One morning during our backpack in the wooded wilderness of the Big Snowy Mountains near Lewistown, MT I woke up to a pink morning sky and the remnants of the night prior’s full moon on the banks of Swimming Woman Creek. I walked into the woods to have a moment alone, pulled some rock-licking hippy crap and hugged a tree for a few minutes—it looked like it needed it, and I felt it asking for one.
Later that morning we sat in a circle around the campsite’s fire pit and started class for the day which was focused on discussing biophilia: human’s love and desire to be connected with the natural world. We discussed the way in which biophilia is manifested and the perceived gradual disappearance thereof in the modern cosmopolitan world while each of us outlined the way in which we developed a love for nature. Many pointed to the central role that the open and wooded landscapes they grew up played in the creation of their relationship with nature, asserting that access to green space is of paramount importance. My biophilia, however, was not born of access to green space or awe at natural landscapes; it was born within the concrete walls of New York City.
Growing up, I spent weekend afternoons sitting outside of my Dad’s restaurant, a little café called The Crooked Tree Creperie. It sat in the middle of Manhattan’s East Village on the bottom of St. Marks Place and was marked by a tall crooked tree in the middle of the block. I spent each day with a motley crew of locals and passersby as my dad kept an eye on me through the window. As the hours of the day came and went along with the short conversations, the crooked tree was a constant. Every so often, I would glance at it, noticing its bark, its leaves and the way it moved with the wind. It provided as a reminder of nature and its beauty in a life consumed with people and their creations, it provided a comfort of familiarity.

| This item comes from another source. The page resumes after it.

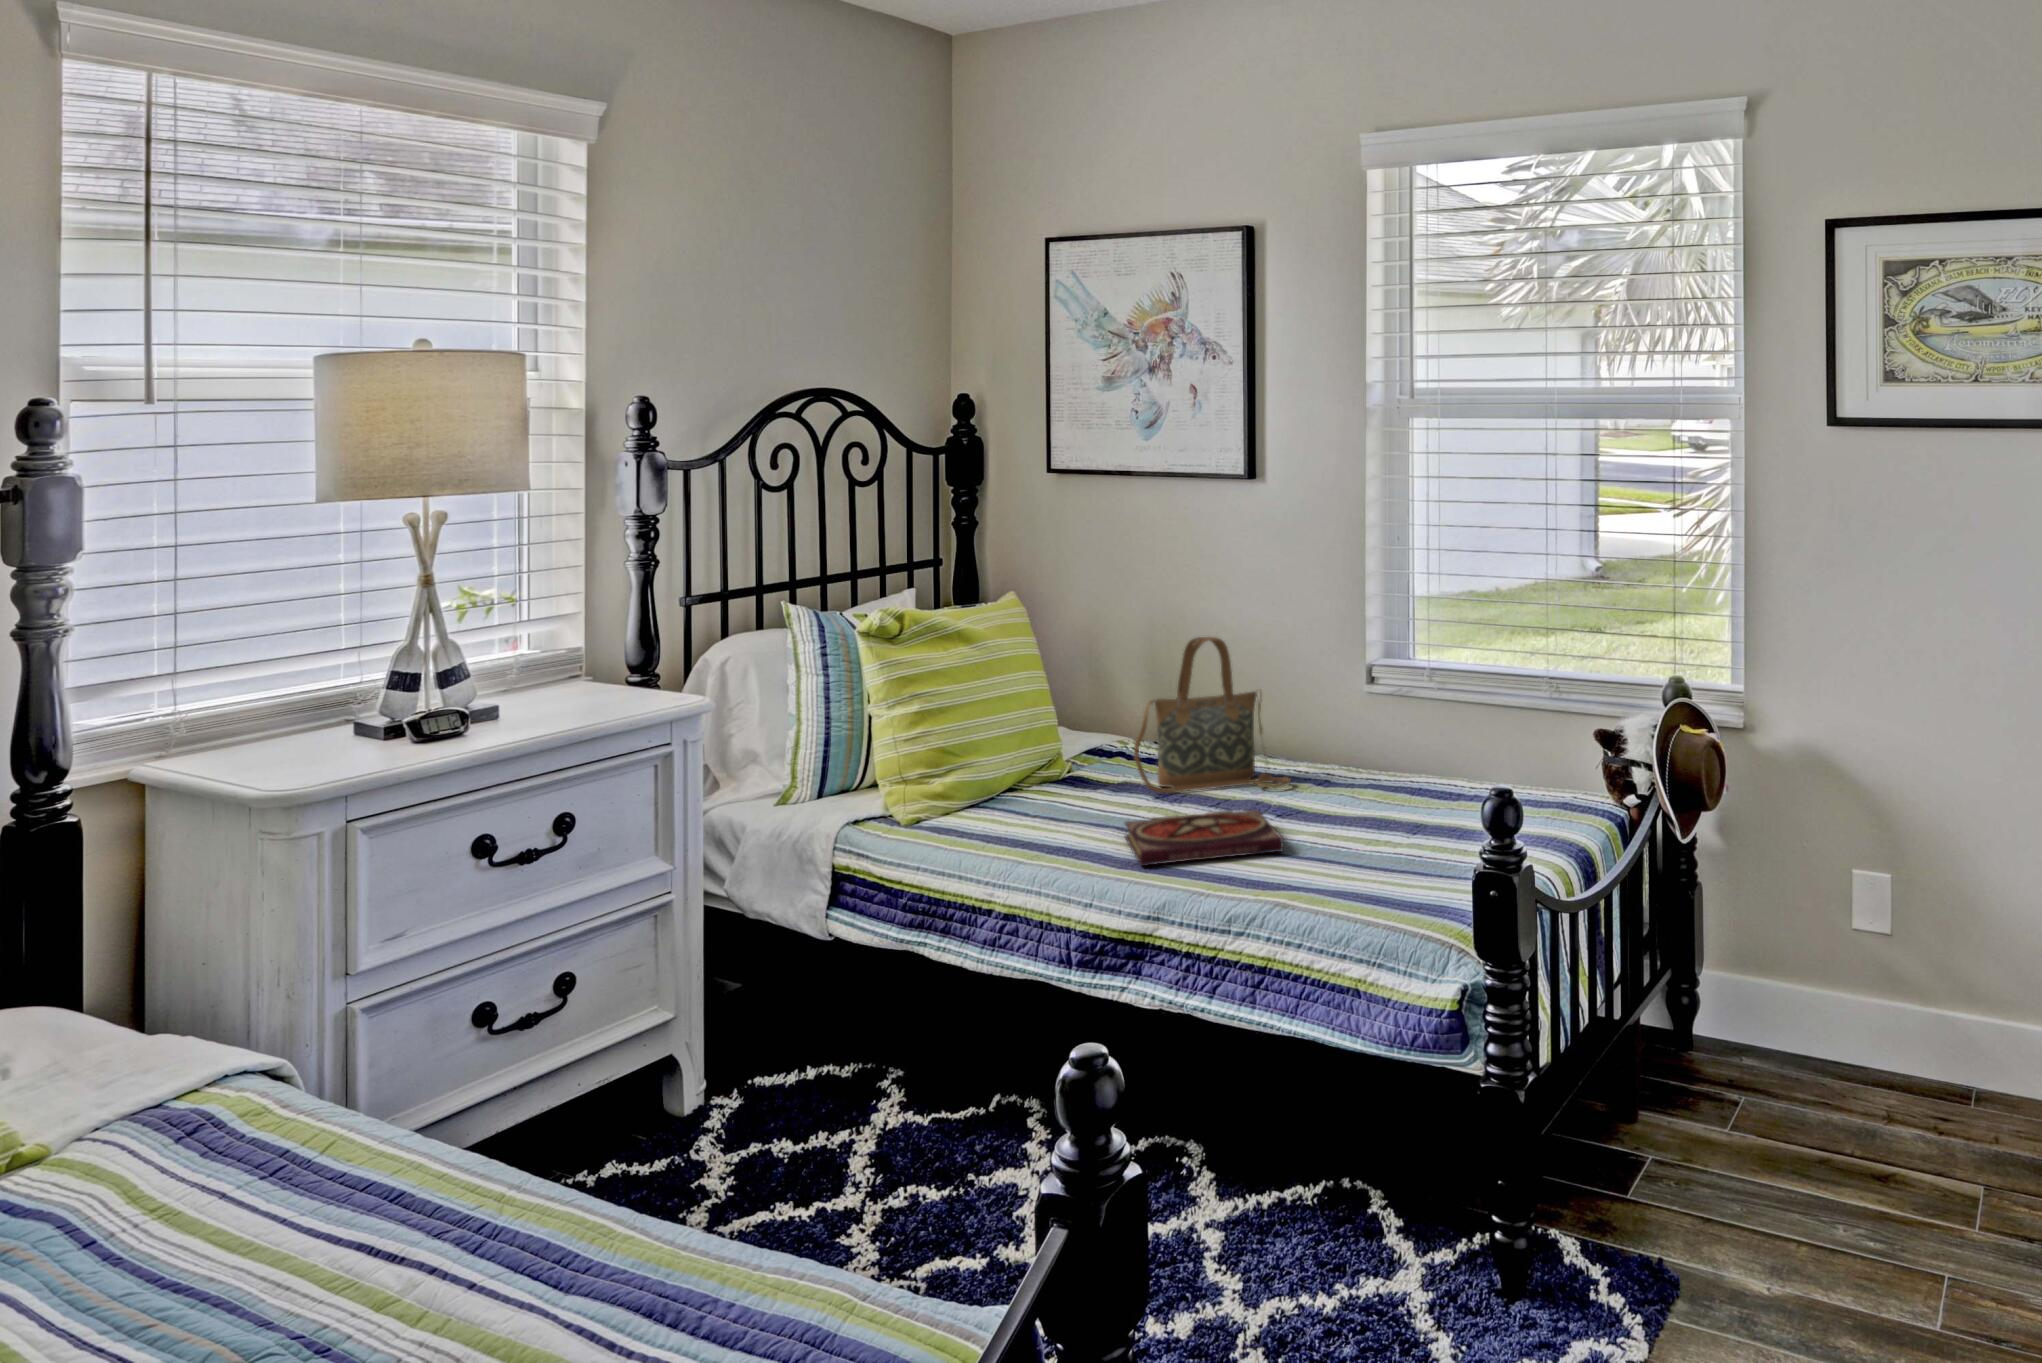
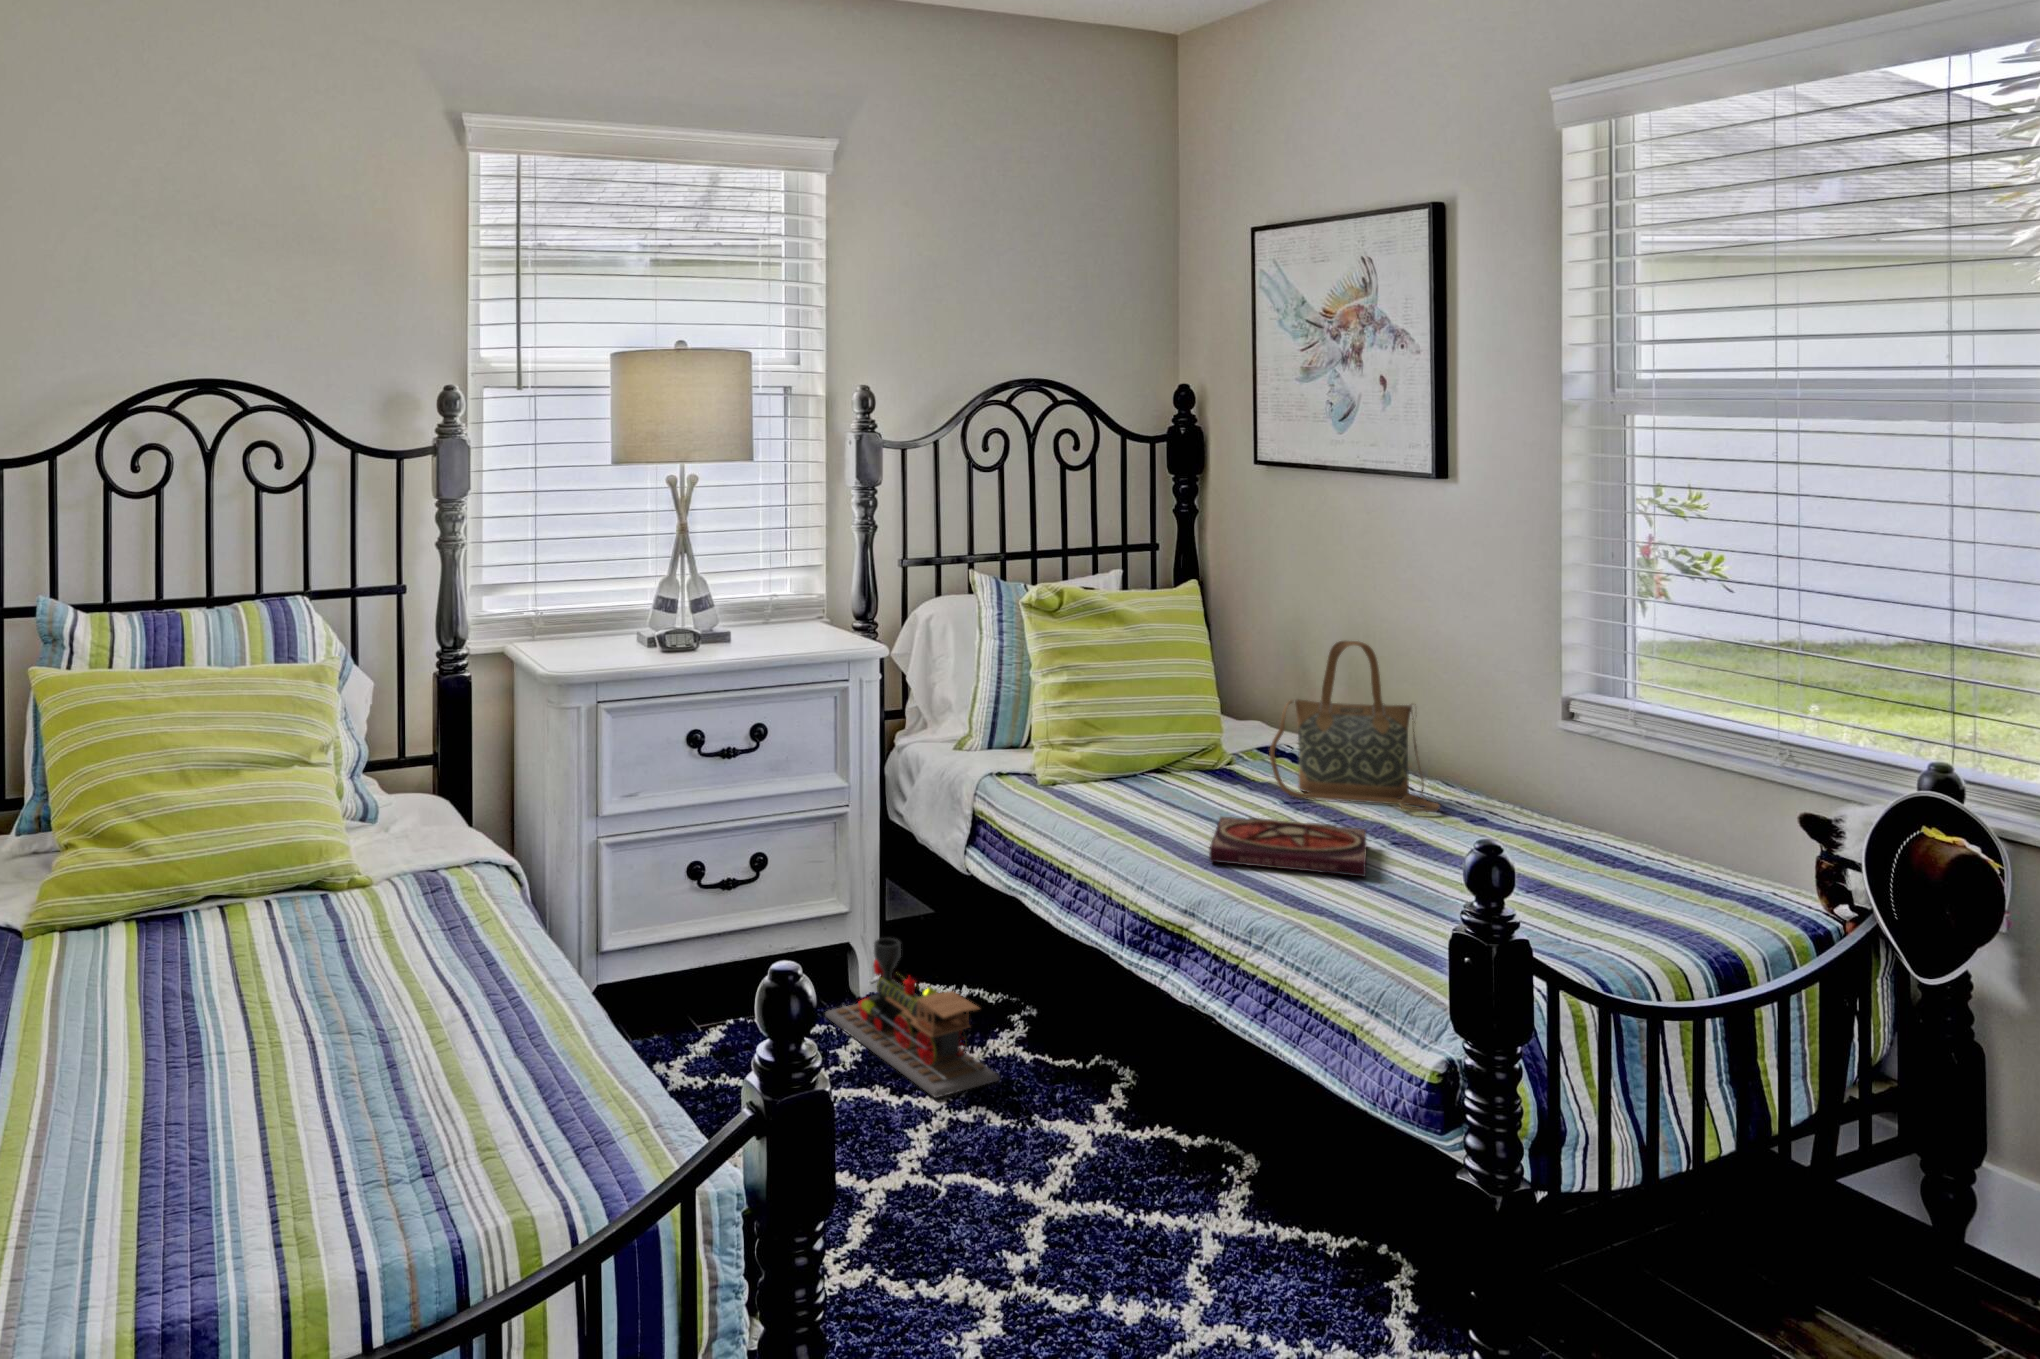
toy train: none [664,1028,913,1189] -> present [825,938,999,1098]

I watched that crooked tree transform throughout the seasons and years. In the early spring, as the snow on the sidewalk melted it grew little green and brown bulbs that turned into pink as the temperature rose and the weeks passed. The cornucopia of bulbs eventually popped into florescent big green leaves in the summer that turned into the yellow and red leaves that scattered the sidewalk in front of the Café in the fall. As winter came, the tree’s branches rid their leaves and became bare—holding the snow up off of the sidewalk. I don’t know what type of tree it is, nor do I care, it’s just a crooked one that has become important to me, a piece of nature I felt personally connected to.
Since my tree-watching days, I have developed a true love and respect for nature using my crooked tree as a proxy for that. My tree allowed me to think of natural beings as important entities to which I could develop a personal relationship. Biophilia is not an inaccessible privilege of those living in our world’s more natural environments; it is a universally accessible privilege. The development of a relationship with a single natural being brings forth the idea that natural things are worth loving, a sentiment that spreads outwards and breeds love for the natural world as a whole. So it is to say, to develop a biophilic mindset, you don’t need much more than a single blade of grass and some time.